Let us now examine more particularly into the nail's mode of growth in length and thickness, for, as is inferable from what has been said, it does not start out from the matrix full-grown in thickness, but grows in thickness as well as in length until it passes beyond the nail-bed. Its growth in length is determined by the capacity of the individual matrix, included within the bounds which nature has set for range of growth in nails. The nail starts forward in its growth in length, perforce of the formation of its characteristic cells by the matrix. That is to say, the generative agency is also the propelling agency, for, as the matrix forms the cells and continues to form them, the nail thus created must move on the line of least resistance, and that is obviously directly away from the matrix, along the corium-grooves and the nail-groove. The nail-bed, in generating and nourishing the lower surface of the nail, having increased its thickness and given it a formation corresponding to its own, the nail readily obeys the impulse to move forward given by the multiplication of cells at the matrix. It is, moreover, rigidly confined to this course, through the fact that the corium, lying lengthwise in ridges parallel to the bed of the nails, thereby forms parallel tracks from which the nail cannot escape.

Where we see the lunula the nail is quite thin, its tendency to growth in thickness being comparatively slight there, the whiteness of the lunula indicating the comparatively small vascular supply there, vascular supply being strictly proportioned to increase of animal tissue, whether of healthy or morbid growth. But, immediately beyond the lunula the nail evidences, through its rosy hue, the existence of rich vascular supply to that portion of it, and over that portion it is that it receives the main contribution to its thickness.

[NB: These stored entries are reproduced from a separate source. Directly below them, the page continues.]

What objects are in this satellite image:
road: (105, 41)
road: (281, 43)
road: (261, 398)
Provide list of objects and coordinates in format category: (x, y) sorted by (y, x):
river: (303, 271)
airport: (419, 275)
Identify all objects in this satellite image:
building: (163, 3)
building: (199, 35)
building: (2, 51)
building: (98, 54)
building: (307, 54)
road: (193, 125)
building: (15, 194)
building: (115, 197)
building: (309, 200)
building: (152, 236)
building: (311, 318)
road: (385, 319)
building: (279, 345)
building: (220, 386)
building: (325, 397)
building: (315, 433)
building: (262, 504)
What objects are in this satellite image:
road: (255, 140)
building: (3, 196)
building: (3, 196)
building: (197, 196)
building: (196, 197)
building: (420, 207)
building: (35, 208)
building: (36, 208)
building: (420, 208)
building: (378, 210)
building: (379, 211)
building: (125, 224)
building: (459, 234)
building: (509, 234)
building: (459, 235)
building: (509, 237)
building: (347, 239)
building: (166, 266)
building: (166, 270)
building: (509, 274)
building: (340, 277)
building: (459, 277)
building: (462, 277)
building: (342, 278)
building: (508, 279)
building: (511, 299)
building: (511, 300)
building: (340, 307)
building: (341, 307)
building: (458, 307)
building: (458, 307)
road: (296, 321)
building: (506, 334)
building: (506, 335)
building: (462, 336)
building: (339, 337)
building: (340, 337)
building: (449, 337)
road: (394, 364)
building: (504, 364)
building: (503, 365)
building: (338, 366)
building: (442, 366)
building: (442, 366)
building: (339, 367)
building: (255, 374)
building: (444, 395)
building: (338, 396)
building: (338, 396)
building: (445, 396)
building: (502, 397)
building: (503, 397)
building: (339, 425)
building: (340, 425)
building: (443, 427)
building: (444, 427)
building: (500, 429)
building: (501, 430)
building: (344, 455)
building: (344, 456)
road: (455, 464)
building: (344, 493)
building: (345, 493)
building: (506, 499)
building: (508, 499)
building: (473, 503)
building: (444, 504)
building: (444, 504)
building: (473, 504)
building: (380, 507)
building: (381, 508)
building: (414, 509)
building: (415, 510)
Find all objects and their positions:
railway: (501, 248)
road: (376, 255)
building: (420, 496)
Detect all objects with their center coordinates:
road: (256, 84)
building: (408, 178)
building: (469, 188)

It will now be understood why the nail is so sensitive.

Although the ridges and valleys of sensitive skin into which the nail fits are shielded by the dense mass of the horny matter of the nail, they are still capable of receiving the most accurate transmission known of the character of one physical condition of matter,-smoothness. This was so well known to the Romans, that they spoke of nicety of finish to a superlative degree as we speak of a thing as being accurate to a hair, by saying that it was finished ad unguem, to the touch of the nail. The Greeks had the same perception, and used a similar expression. The Greeks, and the Romans following them, tested all exquisite finish with the thumb-nail, the final fleck in modeling in clay being removed with the thumb-nail, and the finished piece of statuary being regarded as perfect only after having been submitted to the test of passing over doubtful parts the critical and appreciative thumb-nail. We have often experimented with this test, and have found it a crucial one as to smoothness. Run the middle of the end of the thumb-nail over any surface which you regard as virtually smooth, and if there is the most minute eccentricity upon it, the jar to the end of the nail will be communicated accurately to the sensitive skin beneath the nail, and accurately registered in the brain, even to the point of definition of the size and shape of the obstruction. We have often observed carpenters, painters, and other workmen, who certainly have not all familiarized themselves with the practices of the Greek and Roman artificers, automatically examining surfaces with the thumb-nail, as if the movements were strictly instinctive.

The white marks which one sometimes observes on the nail are not primarily from a defect in the nail-substance, but from one in the corium beneath it. The corium, having received some slight injury, ceased for a brief space of time, while it was recovering, to yield through the mucous layer at that point, which has passed onward since, a normal supply of nail-substance.